**SHORT PROBLEM**
In the Baidu Waimai article, rewrite the part that opens with "Database rankings from" and closes with "and MPP engines.", replacing "relational databases" with "SQL databases".

Building Baidu Waimai’s Big Data Platform: Governance & Team Insights
This article examines how Baidu Waimai designed and evolved its big data platform, comparing traditional BI to modern 4V‑driven architectures, detailing database choices, OLTP/OLAP trade‑offs, data‑analysis team structures, and the essential steps for data governance and platformization.
1. Product Features of a Big Data Platform
In internet enterprises, big data platforms have become a trend and are often delivered as cloud services. The author shares practical experience of building such a platform, starting with a comparison between traditional BI platforms—focused on structured statistical analysis—and modern big data platforms characterized by the 4V attributes (Volume, Variety, Value, Velocity).
Database rankings from DB‑Engines show relational databases still dominate the top‑10, but document stores, key‑value stores, graph databases, search engines, and wide‑column stores also hold significant positions, reflecting the shift from pure relational systems to diverse NoSQL and MPP engines.
2. OLTP vs. OLAP
Transactional (OLTP) workloads emphasize high‑concurrency, ACID compliance, and short‑lived operations, while analytical (OLAP) workloads focus on complex queries, distributed collaboration, and CAP trade‑offs (Consistency, Availability, Partition tolerance). The table below summarizes key differences:
Users: Thousands for OLTP, hundreds for OLAP
DB Size: TB for OLTP, TB‑PB for OLAP
Access: Latest column data for OLTP, multi‑dimensional aggregation for OLAP
Design: Application‑oriented, normalized for OLTP; topic‑oriented, denormalized for OLAP
Function: Daily operations for OLTP; decision support for OLAP
3. Data‑Analysis Team Forms
The author outlines five typical organizational patterns for data‑analysis teams:
A. Embedded in Business Team: Close to business needs but limited technical depth; suitable for small companies.

**EXTRACTED RECORDS**
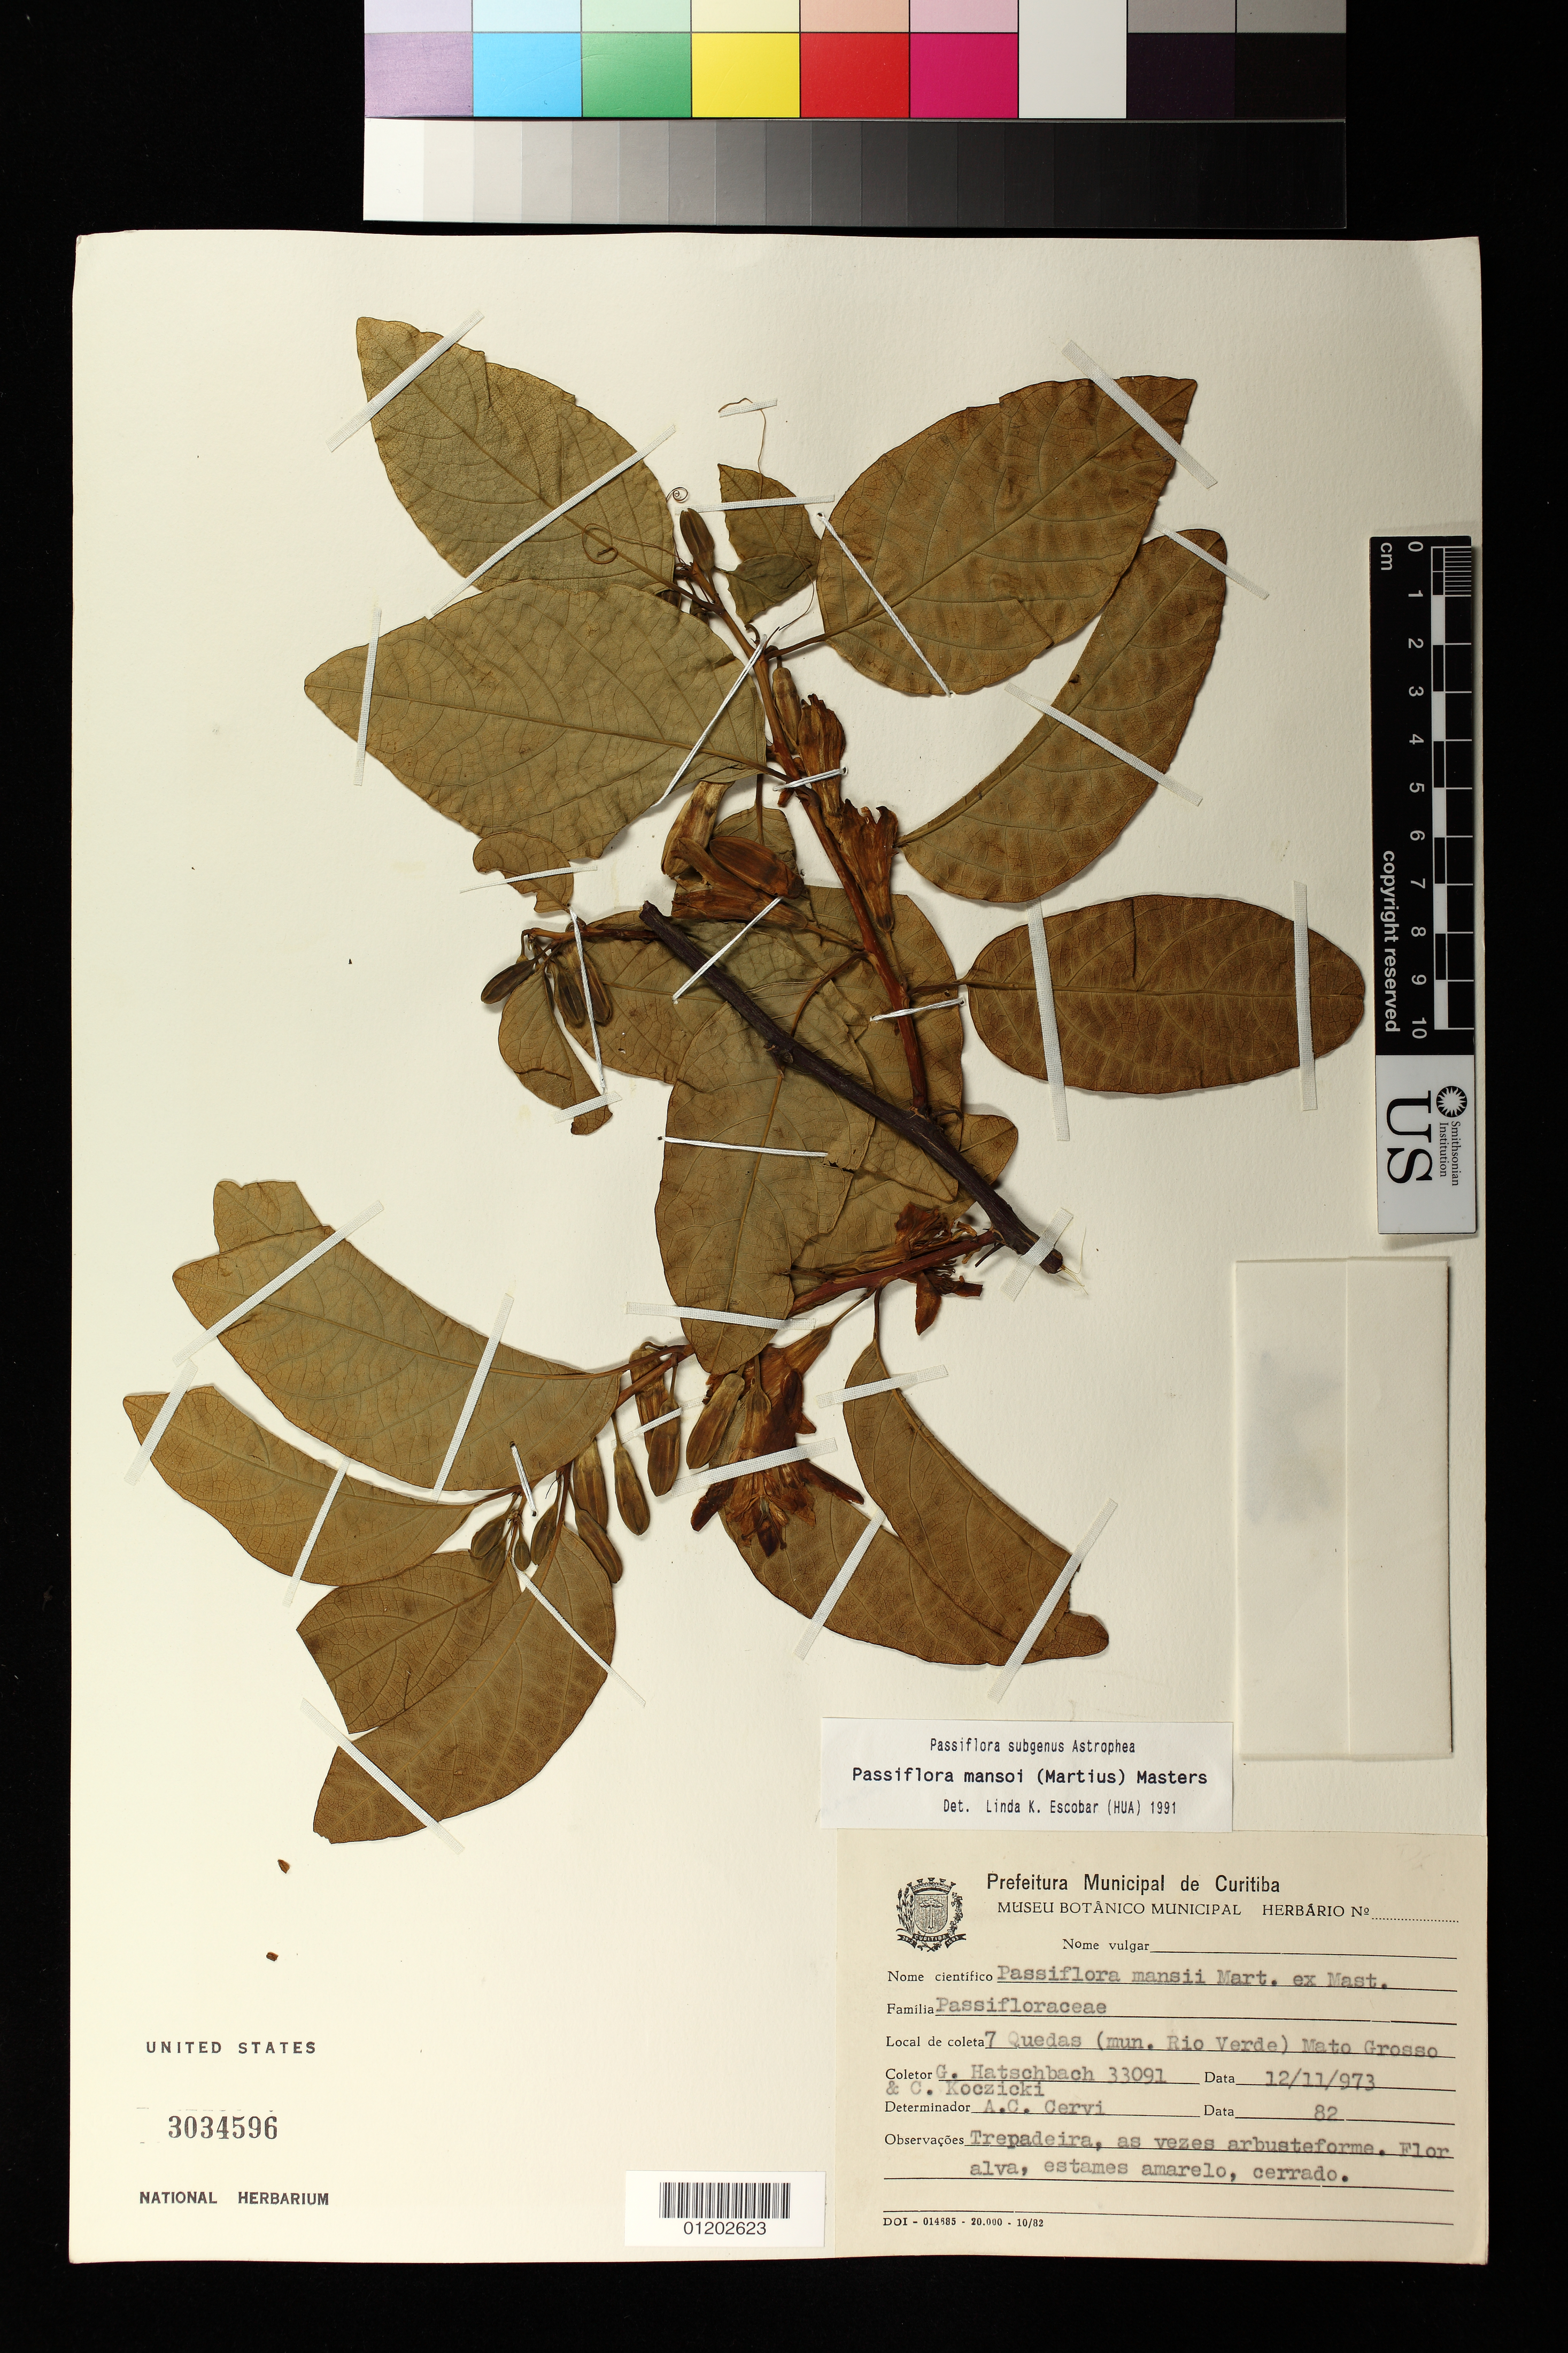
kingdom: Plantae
* * *
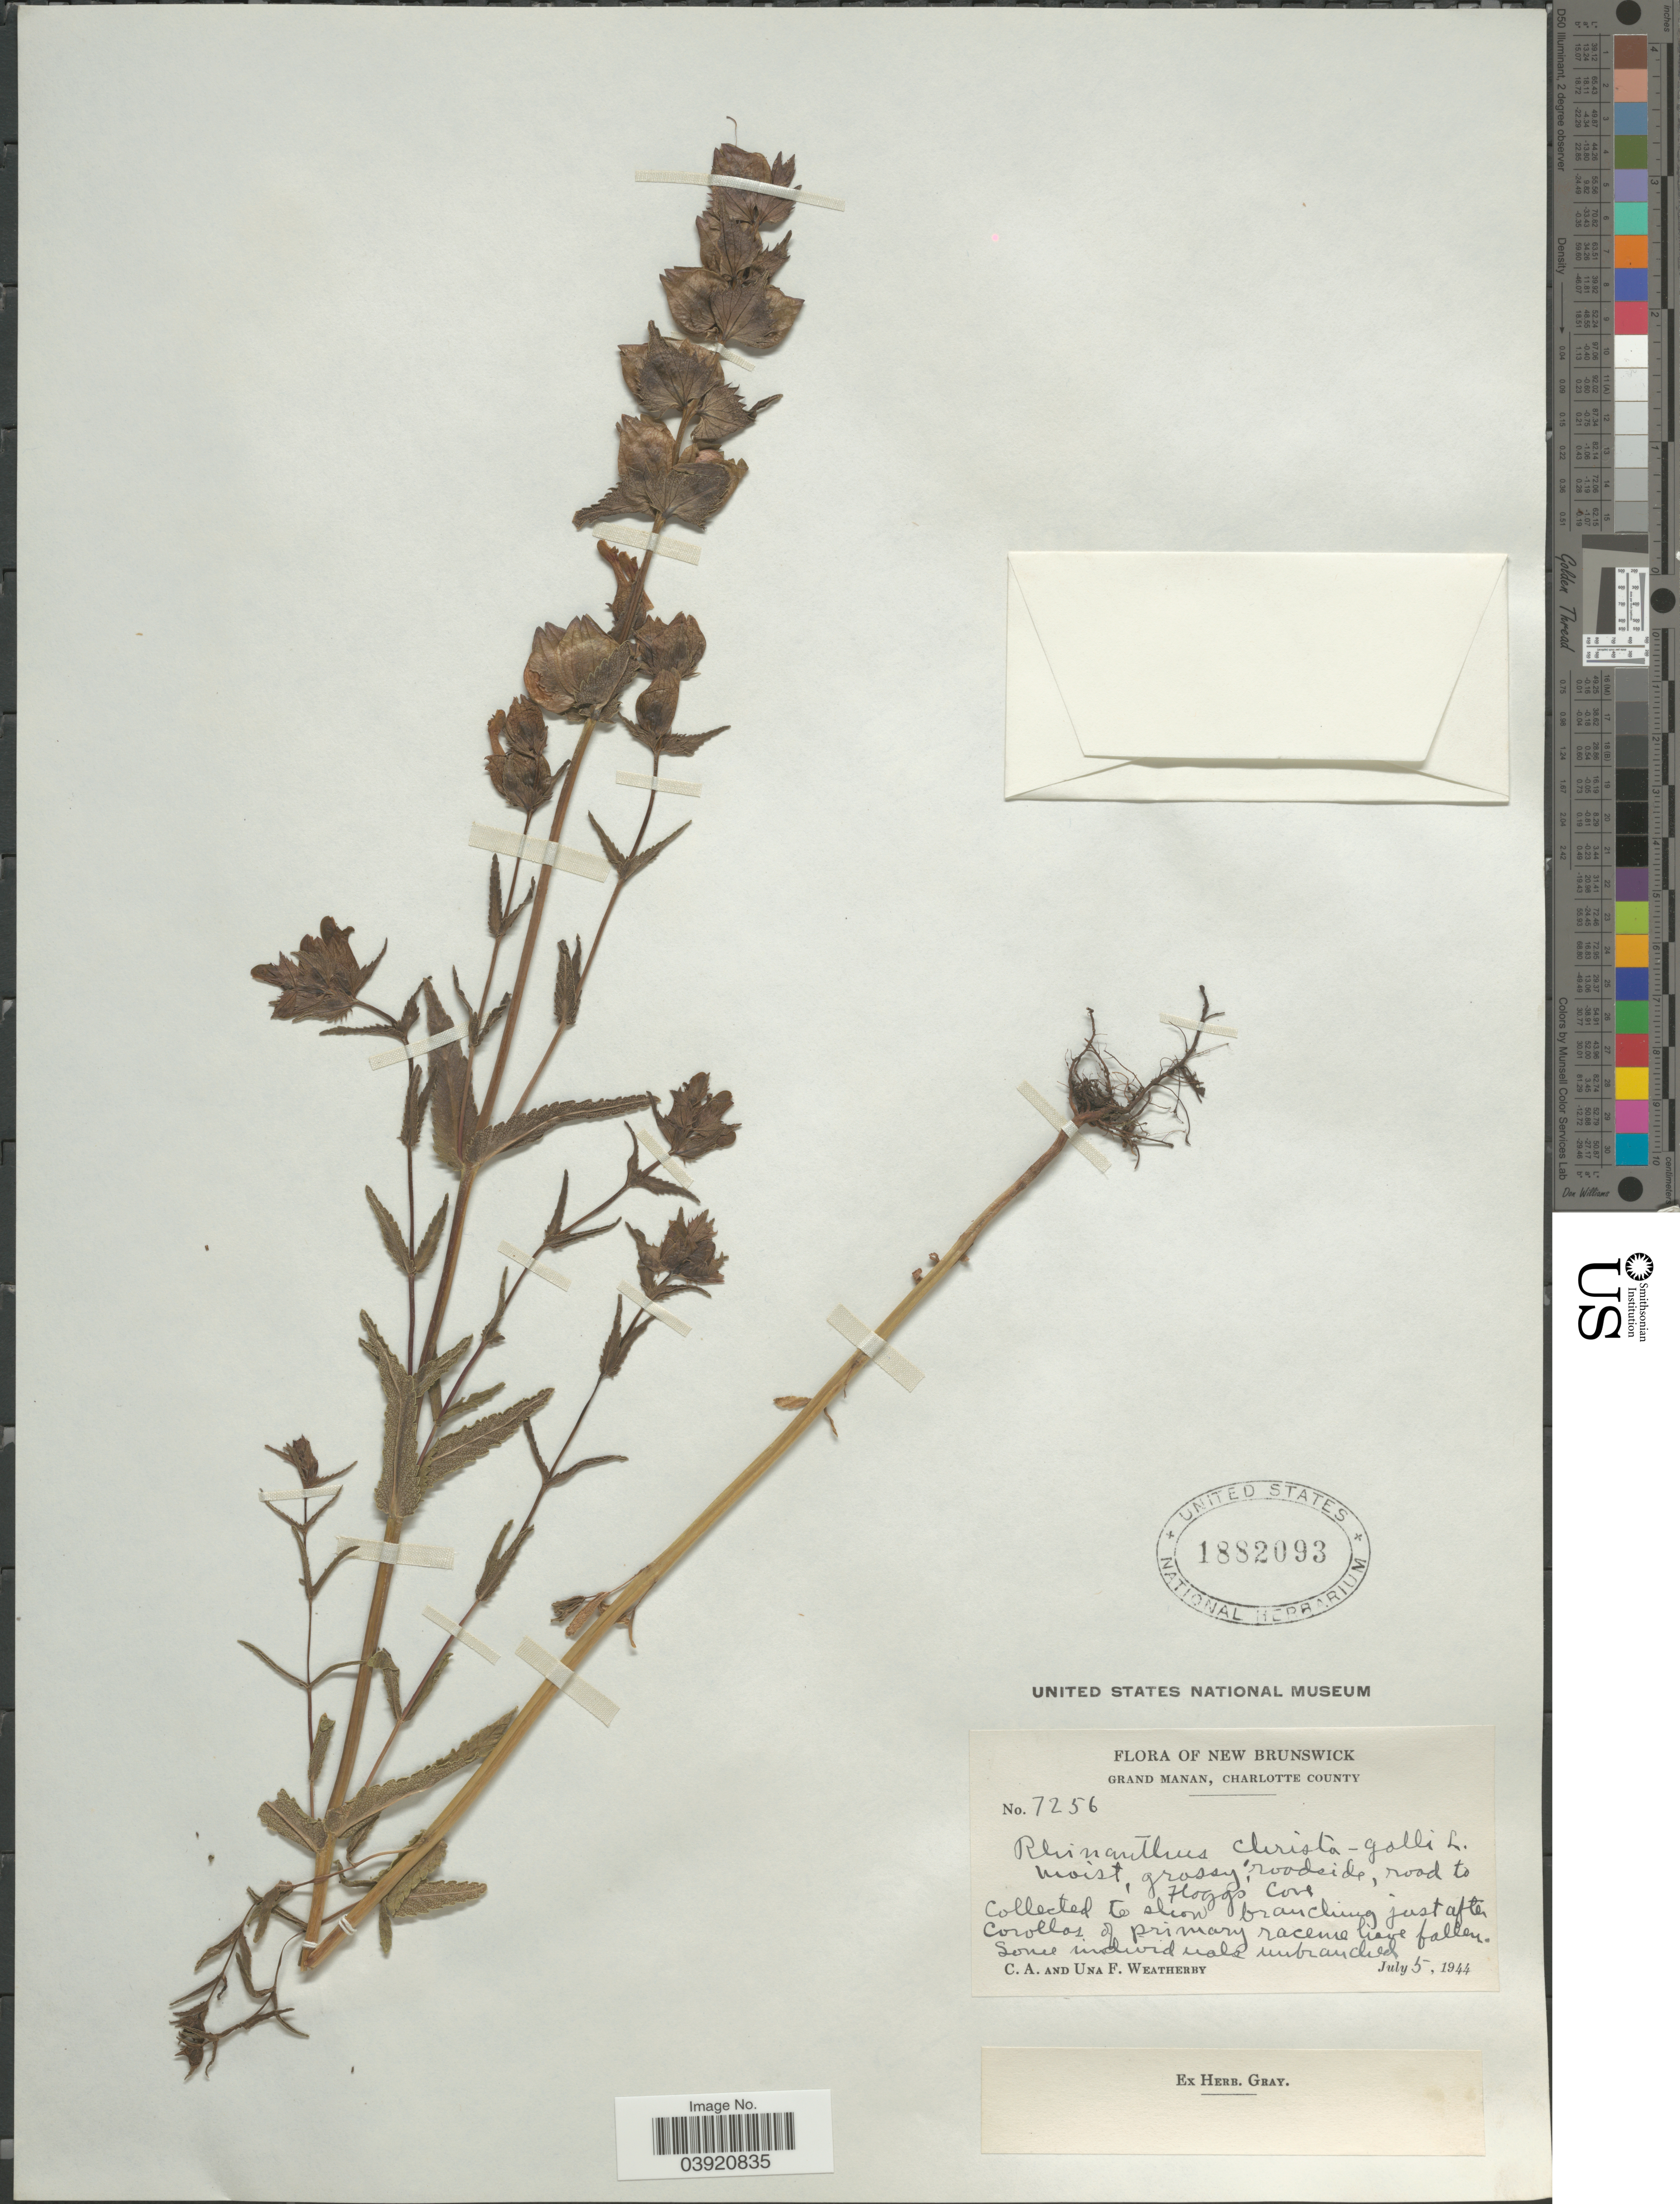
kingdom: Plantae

**PROBLEM SOLUTION**
Database rankings from DB‑Engines show SQL databases still dominate the top‑10, but document stores, key‑value stores, graph databases, search engines, and wide‑column stores also hold significant positions, reflecting the shift from pure relational systems to diverse NoSQL and MPP engines.